Helen McCrory arrives hungry. We’re meeting on a spring afternoon in a pub around the corner from her north London home, and Helen hasn’t yet eaten. She’s got a couple of hours before she has to pick up her children – Manon, 10, and Gulliver, nine – from school, and she fully intends to make the most of them.
‘Are you sure this is all right?’ she asks as she orders the soup of the day. ‘I mean, really? OK, well, I think I’ll have the lamb as a main… I’ll come back for pudding.’
We sit outside. Helen is tiny: slender and upright with the poise of a ballerina. She is also wildly entertaining. At 48, she is one of those women whose face is accentuated by faint wrinkles rather than oppressed by them – and she couldn’t care less anyway, given that she is constantly in work. Actresses over 35 are routinely asked if they’re concerned about the lack of roles for ‘older women’. When I raise this, Helen deadpans, ‘Well, I hope they find work.’
For her, it’s never been a problem. She finds vanity and self-regard boring. Recently, she took on the part of Elizabeth I for the children’s TV series Horrible Histories, and ‘I begged the director to let me have a bald cap, a pockmarked face and blackened teeth. And he was like, “But we could make her look so beautiful.” I said, “Yeah, but where’s the fun in that?”
‘Ageing hasn’t changed that much for me because it’s never been, “Elle Macpherson’s not available, let’s get McCrory!”’
Helen is more interested in characters ‘if they’re different from me.
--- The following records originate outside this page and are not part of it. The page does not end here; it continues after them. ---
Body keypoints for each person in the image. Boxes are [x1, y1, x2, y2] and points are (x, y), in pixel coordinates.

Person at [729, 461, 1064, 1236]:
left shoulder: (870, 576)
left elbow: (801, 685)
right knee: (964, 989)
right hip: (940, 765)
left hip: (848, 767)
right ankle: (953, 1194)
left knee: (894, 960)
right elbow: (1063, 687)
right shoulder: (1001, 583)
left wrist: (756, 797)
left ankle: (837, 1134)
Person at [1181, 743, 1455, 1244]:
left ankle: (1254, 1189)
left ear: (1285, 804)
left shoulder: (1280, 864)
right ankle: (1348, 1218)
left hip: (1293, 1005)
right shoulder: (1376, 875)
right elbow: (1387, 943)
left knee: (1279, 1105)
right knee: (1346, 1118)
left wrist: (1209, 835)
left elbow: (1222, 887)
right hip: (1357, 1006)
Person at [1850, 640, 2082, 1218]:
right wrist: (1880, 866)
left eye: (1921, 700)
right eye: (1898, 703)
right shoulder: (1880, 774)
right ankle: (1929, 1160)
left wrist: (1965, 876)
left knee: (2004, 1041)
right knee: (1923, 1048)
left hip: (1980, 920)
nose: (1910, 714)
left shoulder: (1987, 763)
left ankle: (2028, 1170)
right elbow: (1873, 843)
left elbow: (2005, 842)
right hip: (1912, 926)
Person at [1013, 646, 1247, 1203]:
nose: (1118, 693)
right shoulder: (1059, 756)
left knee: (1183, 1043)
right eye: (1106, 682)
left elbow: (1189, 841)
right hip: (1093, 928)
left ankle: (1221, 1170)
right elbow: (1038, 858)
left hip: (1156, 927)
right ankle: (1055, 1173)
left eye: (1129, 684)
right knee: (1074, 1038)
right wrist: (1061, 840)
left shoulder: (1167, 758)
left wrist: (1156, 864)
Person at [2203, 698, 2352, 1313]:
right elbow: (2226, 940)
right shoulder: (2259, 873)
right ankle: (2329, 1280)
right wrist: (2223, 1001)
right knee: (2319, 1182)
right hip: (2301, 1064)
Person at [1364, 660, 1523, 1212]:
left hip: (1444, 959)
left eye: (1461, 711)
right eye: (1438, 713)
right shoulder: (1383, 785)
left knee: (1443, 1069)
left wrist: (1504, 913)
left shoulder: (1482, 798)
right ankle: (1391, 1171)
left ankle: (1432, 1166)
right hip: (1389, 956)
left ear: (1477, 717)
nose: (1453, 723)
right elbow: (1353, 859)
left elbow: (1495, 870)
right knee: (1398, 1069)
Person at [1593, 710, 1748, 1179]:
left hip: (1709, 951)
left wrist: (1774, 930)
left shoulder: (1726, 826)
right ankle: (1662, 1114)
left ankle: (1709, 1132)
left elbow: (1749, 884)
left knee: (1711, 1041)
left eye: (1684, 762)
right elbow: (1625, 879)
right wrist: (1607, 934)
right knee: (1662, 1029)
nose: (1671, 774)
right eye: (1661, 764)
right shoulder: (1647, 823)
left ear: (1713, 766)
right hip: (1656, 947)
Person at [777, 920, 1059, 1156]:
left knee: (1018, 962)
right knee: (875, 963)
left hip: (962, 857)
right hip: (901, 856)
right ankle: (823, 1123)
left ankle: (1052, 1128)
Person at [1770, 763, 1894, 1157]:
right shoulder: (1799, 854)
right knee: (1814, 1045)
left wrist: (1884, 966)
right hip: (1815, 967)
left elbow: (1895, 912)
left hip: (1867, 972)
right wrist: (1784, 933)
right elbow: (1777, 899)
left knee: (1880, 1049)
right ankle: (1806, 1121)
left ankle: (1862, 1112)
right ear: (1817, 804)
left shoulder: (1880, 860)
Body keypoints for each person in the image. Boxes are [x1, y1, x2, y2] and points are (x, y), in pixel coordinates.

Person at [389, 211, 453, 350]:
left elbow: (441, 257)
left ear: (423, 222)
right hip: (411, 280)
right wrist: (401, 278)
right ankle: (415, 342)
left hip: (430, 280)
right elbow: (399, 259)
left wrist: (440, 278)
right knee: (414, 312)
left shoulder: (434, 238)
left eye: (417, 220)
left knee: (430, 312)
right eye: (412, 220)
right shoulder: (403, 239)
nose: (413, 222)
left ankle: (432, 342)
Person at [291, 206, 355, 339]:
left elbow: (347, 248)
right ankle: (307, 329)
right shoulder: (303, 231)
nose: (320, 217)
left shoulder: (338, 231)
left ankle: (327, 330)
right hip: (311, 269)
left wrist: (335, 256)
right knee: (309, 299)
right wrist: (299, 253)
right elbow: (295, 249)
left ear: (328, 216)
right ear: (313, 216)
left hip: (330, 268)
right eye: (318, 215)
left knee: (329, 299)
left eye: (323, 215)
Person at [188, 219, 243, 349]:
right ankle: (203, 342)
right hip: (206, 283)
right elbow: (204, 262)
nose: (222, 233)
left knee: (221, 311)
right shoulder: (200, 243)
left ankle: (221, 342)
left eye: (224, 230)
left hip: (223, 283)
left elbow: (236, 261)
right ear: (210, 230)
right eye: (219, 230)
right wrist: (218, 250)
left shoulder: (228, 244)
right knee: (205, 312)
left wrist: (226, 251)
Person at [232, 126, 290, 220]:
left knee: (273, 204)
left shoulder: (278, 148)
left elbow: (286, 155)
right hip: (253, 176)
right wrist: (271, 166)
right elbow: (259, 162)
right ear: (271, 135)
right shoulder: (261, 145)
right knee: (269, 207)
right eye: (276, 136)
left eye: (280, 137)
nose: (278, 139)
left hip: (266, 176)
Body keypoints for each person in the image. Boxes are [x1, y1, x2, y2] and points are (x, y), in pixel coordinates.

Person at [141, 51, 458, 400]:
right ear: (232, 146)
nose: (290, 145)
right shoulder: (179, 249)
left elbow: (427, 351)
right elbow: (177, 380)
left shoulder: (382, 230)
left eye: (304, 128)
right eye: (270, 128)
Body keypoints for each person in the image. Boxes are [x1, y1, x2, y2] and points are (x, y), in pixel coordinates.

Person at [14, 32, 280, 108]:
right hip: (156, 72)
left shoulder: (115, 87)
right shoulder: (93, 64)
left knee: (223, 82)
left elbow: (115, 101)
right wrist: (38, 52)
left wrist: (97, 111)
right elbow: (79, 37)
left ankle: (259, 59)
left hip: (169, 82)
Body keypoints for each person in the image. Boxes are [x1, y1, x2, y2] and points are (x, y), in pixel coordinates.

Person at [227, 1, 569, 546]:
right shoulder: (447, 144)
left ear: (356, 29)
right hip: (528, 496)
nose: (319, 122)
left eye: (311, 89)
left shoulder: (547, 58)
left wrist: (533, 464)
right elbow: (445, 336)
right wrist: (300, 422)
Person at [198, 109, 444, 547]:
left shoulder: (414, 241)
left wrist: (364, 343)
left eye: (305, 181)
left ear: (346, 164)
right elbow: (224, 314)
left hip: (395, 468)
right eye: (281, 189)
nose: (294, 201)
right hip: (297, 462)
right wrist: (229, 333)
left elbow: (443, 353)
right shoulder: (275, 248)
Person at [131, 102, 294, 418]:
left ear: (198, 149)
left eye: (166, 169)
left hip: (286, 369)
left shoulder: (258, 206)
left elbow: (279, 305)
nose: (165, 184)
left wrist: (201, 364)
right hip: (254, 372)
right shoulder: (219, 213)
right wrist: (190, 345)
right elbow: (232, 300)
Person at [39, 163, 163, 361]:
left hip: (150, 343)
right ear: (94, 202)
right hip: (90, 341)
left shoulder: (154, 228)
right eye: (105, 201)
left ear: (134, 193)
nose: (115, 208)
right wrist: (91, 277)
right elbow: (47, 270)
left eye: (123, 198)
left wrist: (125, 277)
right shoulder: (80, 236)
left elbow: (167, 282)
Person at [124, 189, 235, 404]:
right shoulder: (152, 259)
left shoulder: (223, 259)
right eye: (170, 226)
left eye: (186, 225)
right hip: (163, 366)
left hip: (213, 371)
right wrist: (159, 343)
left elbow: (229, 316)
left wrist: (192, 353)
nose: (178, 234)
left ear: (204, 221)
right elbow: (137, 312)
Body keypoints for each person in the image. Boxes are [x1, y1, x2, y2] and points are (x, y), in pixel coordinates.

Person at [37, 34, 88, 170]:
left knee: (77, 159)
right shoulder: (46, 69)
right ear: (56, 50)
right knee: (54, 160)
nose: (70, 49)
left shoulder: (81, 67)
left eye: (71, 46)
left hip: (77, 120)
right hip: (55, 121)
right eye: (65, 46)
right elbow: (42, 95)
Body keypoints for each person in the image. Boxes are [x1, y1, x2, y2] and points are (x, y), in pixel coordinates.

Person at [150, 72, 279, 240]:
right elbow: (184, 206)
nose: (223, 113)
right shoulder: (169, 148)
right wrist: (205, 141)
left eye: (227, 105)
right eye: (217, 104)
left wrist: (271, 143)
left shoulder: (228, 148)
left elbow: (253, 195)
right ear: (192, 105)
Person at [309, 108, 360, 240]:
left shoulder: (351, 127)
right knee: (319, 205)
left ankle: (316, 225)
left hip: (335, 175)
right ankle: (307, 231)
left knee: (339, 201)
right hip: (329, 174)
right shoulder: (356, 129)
That’s what I enjoy most about the job.’ Her career has been both impressive and varied – from big-budget box-office catnip (Narcissa Malfoy in the Harry Potter films) to small-screen critical acclaim (Aunt Polly in Peaky Blinders) to dazzling stage performances (her electrifying 2014 turn as Medea won her a Critics’ Circle Theatre Award for Best Actress).